* **TASK GOAL**:
Select every row below that contains the word "Properties", matching its capitalization exactly, and copy each of those rows.

* **Items from a data source**:
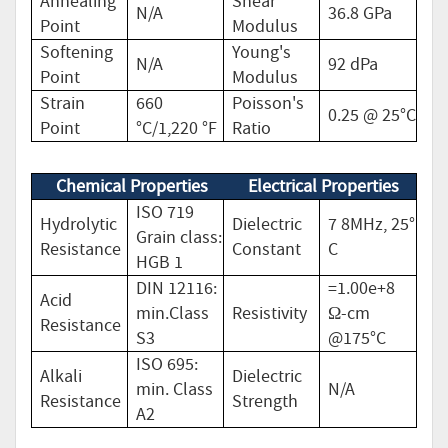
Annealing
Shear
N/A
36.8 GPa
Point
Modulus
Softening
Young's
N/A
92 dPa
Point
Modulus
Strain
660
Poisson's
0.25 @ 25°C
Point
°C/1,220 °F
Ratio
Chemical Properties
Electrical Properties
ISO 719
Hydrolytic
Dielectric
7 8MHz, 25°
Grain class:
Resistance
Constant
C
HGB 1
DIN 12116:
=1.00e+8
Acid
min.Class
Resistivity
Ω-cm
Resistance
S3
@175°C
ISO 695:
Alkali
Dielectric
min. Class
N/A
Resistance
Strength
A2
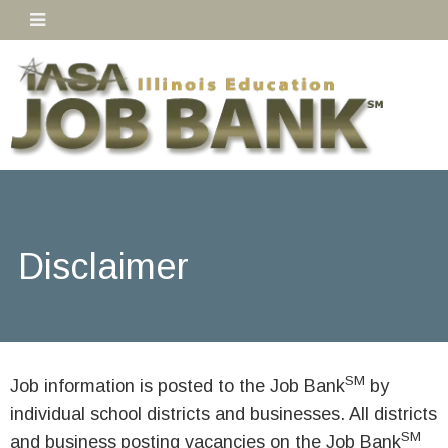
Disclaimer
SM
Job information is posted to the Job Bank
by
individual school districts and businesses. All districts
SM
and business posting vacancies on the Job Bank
...
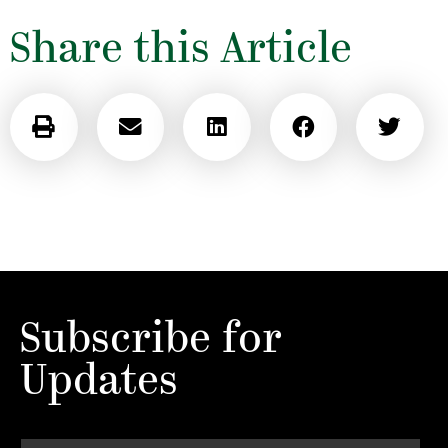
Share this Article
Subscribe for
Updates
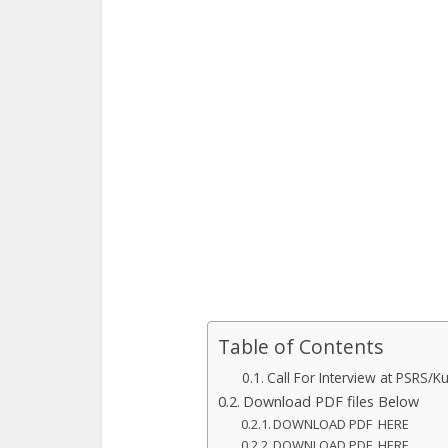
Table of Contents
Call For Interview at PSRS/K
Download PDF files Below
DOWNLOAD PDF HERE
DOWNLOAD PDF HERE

* **YOUR SOLUTION**:
Chemical Properties
Electrical Properties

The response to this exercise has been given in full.